Employees at these call centers, which are almost all located in the South, are largely women of color. Workers at the Maximus call center in Hattiesburg, Mississippi, for example, are about 86% people of color and 85% women. For years, many Maximus call center workers have struggled to provide the basic necessities for their families and report needing to access both public and private safety net programs to make ends meet. Deondra Bridges, a customer service representative at Maximus in Hattiesburg, Mississippi is a mother of five who has had to use Medicaid to access healthcare for her children and has used payday loans to make ends meet. She struggles to pay for critical needs such as prescription medications for her children and batteries for her daughter’s hearing aid. Deondra traveled with a group of her co-workers to participate in this week’s March on Washington to bring attention to the struggles that she and her co-workers face.

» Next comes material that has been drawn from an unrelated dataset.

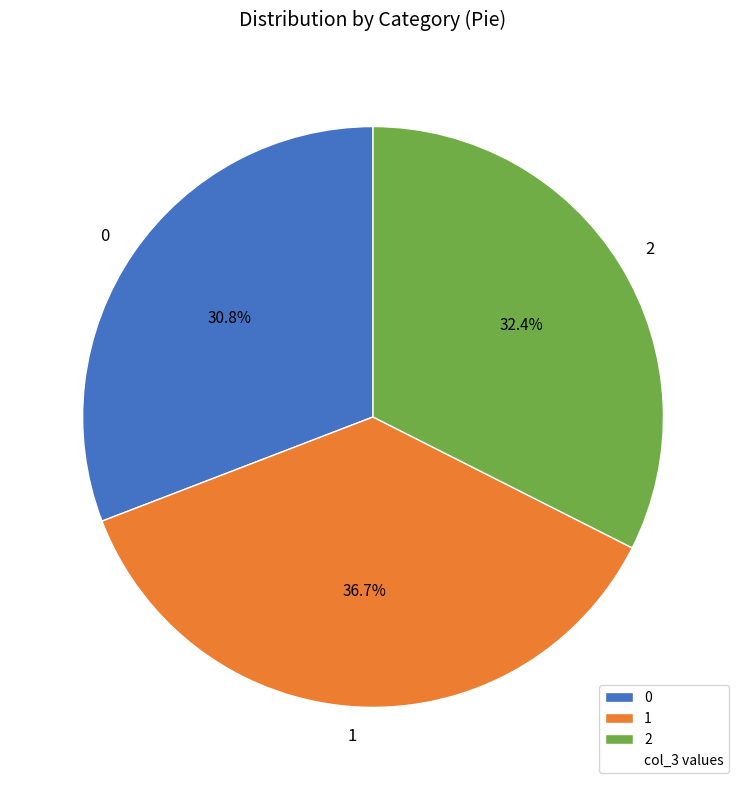

To the nearest percent, what is the difference between the 2 and 0 slice percentages?

2%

On November 1, 2022, at the start of the ACA open enrollment period, Maximus workers held the largest strike of non-union workers in the South in recent history, when 500 workers struck for better pay, protections from abusive callers, especially racist and sexist abuse, and downtime between calls to provide relief from the crushing pace of back-to-back calls. In response, their employer has offered no meaningful improvements and even chose to lay off more than 700 workers with less than two weeks’ notice right after Mother’s Day this spring.
In March 2023, NAACP and CWA released a report exposing significant racial inequities at Maximus. The report shows that while Black and Latina women make up nearly 50% of the company’s frontline workforce, they only represent 5% of executives. White men, on the other hand, make up only 9% of frontline workers but account for nearly 50% of Maximus executives. The report also found that workers interviewed at Maximus’ CMS call centers felt they had no clear paths to career advancement and were stuck in the lowest-paid positions.
Workers at the federal call centers run by Maximus are proudly continuing the fight for racial and economic justice symbolized by the 1963 March on Washington. Economic insecurity, disparities in treatment, and lack of equal opportunities should be relics of the past, not the everyday struggles of the present. The Biden administration has made clear that it stands for racial equity and economic justice throughout the federal government. It is time to investigate Maximus’ labor practices to ensure that we hold this contractor accountable to the highest standards of justice.